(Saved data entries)

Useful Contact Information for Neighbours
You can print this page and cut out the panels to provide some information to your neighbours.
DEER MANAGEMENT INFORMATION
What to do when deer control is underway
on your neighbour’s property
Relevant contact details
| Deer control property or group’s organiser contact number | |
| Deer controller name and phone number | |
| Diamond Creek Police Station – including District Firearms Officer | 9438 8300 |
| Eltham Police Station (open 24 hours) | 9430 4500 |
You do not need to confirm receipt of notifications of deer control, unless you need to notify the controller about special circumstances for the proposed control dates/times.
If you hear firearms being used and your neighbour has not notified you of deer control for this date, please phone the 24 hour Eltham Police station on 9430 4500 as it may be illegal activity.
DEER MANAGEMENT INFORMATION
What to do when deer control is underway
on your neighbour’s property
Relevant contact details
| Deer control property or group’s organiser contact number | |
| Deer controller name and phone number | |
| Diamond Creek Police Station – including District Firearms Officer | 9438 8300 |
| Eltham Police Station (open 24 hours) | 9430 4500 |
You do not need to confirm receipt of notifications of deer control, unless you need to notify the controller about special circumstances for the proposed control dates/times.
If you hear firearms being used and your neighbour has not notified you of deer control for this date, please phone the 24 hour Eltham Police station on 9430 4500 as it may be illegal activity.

• Try it
Return the whole of the data, character for character.

• The completed task
Useful Contact Information for Neighbours
You can print this page and cut out the panels to provide some information to your neighbours.
DEER MANAGEMENT INFORMATION
What to do when deer control is underway
on your neighbour’s property
Relevant contact details
| Deer control property or group’s organiser contact number | |
| Deer controller name and phone number | |
| Diamond Creek Police Station – including District Firearms Officer | 9438 8300 |
| Eltham Police Station (open 24 hours) | 9430 4500 |
You do not need to confirm receipt of notifications of deer control, unless you need to notify the controller about special circumstances for the proposed control dates/times.
If you hear firearms being used and your neighbour has not notified you of deer control for this date, please phone the 24 hour Eltham Police station on 9430 4500 as it may be illegal activity.
DEER MANAGEMENT INFORMATION
What to do when deer control is underway
on your neighbour’s property
Relevant contact details
| Deer control property or group’s organiser contact number | |
| Deer controller name and phone number | |
| Diamond Creek Police Station – including District Firearms Officer | 9438 8300 |
| Eltham Police Station (open 24 hours) | 9430 4500 |
You do not need to confirm receipt of notifications of deer control, unless you need to notify the controller about special circumstances for the proposed control dates/times.
If you hear firearms being used and your neighbour has not notified you of deer control for this date, please phone the 24 hour Eltham Police station on 9430 4500 as it may be illegal activity.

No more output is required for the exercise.